- Arbeitsauftrag 1:
Was steht laut dem Text zur RFA bei der RFA-Sprechstunde primär im Vordergrund?
- Arbeitsauftrag 2:
Führe den Text zur RFA im Anschluss an seinen letzten Satz weiter.

- Dokumenttext:
  • Abfrage der Vitalparameter
  • Infusionsgabe/Zugang legen
  • Spritzen
  • Impfungen
  • Wundversorgung
  • Injektionsschulung des Patienten
  • RFA-Sprechstunde

  • Strukturierte Abfrage: Zweitaufklärung & Schulung des Patienten
  • Abfrage und Dokumentation der Komorbiditäten
  • Medikations- & Therapieabfrage
  • Nebenwirkungen & neue Krankheiten
  • Impfstatus
  • Abfrage der Vitalparameter
  • Diagnostik
  • Erhebung und Auswertung von Scores
  • Weiteres

  • Umfangreiche Patientenschulung in allen Bereichen
  • Mitwirken bei interventionellen und nicht-interventionellen Studien


  • Ergänzend dazu können der Gesundheits- und Medikationsstatus des Patienten vorab intentional erfragt und die Funktion einer zweiten Aufklärungsinstanz übernommen werden. Auf der Basis einer Erweiterung der Kommunikationstechnik mit den Patienten und deren Angehörigen kann standardisiert eine allgemeine und fachspezifische Krankengeschichte erhoben werden. Abfragen der Komorbiditäten und anfallenden Therapiemöglichkeiten, sowie der Score-Auswertungen und Arbeit im Labor sind einfacher durchführbar. Beim Aspekt der RFA-Sprechstunde steht primär die Patientenschulung und Beraterfunktion der RFA im Vordergrund, außerdem die Möglichkeit für Rückfragen erreichbar zu sein.

Keypoint-Daten zur menschlichen Körperhaltung:
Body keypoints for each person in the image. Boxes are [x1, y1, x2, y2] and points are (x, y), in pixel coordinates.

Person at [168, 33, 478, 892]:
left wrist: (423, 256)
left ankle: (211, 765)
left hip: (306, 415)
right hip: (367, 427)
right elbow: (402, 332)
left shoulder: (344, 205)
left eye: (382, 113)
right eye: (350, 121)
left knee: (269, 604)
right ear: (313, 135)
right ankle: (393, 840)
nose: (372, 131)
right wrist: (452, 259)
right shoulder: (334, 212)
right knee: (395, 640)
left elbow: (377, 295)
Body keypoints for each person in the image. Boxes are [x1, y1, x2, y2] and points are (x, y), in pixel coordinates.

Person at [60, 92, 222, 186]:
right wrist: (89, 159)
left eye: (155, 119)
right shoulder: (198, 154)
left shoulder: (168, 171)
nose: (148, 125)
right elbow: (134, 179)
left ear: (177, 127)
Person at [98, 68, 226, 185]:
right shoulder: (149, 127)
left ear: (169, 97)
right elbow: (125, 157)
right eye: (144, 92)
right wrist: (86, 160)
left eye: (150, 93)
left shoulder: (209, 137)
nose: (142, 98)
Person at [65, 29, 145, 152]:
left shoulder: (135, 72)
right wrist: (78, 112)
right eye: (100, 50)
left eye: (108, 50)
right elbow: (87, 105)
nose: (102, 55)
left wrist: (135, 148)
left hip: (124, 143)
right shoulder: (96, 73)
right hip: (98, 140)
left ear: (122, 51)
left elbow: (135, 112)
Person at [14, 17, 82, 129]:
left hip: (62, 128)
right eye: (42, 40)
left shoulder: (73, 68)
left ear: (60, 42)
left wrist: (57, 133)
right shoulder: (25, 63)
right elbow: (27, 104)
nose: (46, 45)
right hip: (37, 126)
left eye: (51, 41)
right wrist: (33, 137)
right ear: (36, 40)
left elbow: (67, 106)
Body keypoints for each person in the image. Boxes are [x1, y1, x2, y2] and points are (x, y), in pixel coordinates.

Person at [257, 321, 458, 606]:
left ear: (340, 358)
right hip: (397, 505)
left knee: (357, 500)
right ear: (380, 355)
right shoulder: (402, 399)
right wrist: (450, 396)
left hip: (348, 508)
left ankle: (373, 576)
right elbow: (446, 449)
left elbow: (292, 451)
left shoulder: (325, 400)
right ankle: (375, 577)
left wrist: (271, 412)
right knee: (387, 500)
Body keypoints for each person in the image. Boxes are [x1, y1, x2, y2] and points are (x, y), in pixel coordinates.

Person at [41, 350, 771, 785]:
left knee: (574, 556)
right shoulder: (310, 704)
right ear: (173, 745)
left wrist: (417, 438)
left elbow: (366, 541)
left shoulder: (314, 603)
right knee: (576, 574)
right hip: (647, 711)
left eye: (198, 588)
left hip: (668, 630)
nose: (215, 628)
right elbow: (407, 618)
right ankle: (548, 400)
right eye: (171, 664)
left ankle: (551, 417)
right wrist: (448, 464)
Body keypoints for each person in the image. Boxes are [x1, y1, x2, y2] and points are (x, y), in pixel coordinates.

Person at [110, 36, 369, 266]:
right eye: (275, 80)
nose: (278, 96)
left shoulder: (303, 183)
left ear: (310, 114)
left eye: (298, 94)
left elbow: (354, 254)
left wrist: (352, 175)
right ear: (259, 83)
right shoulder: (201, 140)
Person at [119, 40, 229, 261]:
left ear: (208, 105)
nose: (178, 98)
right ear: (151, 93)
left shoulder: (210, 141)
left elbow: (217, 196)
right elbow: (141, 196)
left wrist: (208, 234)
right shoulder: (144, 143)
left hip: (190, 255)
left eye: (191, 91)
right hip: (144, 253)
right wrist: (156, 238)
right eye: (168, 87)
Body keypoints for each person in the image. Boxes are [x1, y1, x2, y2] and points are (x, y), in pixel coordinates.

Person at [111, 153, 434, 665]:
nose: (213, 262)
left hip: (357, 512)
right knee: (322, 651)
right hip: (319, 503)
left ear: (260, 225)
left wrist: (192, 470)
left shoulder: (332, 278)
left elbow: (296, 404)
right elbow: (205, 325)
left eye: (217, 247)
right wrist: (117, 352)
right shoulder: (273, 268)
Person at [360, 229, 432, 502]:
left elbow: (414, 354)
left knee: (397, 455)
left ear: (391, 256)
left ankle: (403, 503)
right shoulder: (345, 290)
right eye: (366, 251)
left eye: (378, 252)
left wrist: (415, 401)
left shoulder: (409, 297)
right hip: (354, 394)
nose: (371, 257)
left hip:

- Antwort 1:
Die Patientenschulung und die Beraterfunktion der RFA.

- Antwort 2:
    Delegation in der Praxis


    In meiner Funktion als Bindeglied zwischen Arzt und Patient, kann ich als ausgebildete RFA dazu beitragen, die Delegationsprozesse transparent und reibungsloser zu gestalten. In meinem Arbeitsalltag gestaltet sich die Übertragung von Aufgaben folgendermaßen: Der behandelnde Arzt leitet seinen Patienten an mich weiter mit dem Ziel, die vorab gegebene Beratung zu vertiefen. In der dafür eigens eingerichteten RFA-Sprechstunde kann ich Themen wie die Therapieeinstellung, neue Therapien oder neue Medikamente weiter besprechen. Wichtig ist hierbei ein Gespräch auf Augenhöhe, was von unseren Patienten sehr geschätzt wird.

    Durch das zusätzliche zeitliche Angebot kann sowohl der Arzt entlastet als auch dem Patienten eine eingehendere Unterstützung angeboten werden. Durch den steten Austausch zwischen dem behandelnden Arzt und mir, kann ich auf der Basis der gewonnen Informationen eine strukturierte und vor allem zielgerichtete Abfragetechnik einsetzen. Diese hilft mir dabei herauszufinden, ob bei dem Patienten neue Beschwerden aufgetreten sind, die ich zeitnah weiterleiten muss. Die bessere Information und Einstellung des Patienten kann ermöglichen, dass erforderliche Kontrolltermine verringert werden. Das bedeutet weniger Stress für die Praxis, unser Team und besonders die Patienten. Durch die offenen Gespräche versuche ich, das Vertrauen der Patienten in die Praxis und somit auch in die Therapie weiter auszubauen. Hierbei unterstützt mich die erlernte Kommunikations- und Gesprächstechnik und bringt in Kombination mit einem sorgfältigen Praxismanagement mehr Ordnung in den teils hektischen Arbeitsalltag.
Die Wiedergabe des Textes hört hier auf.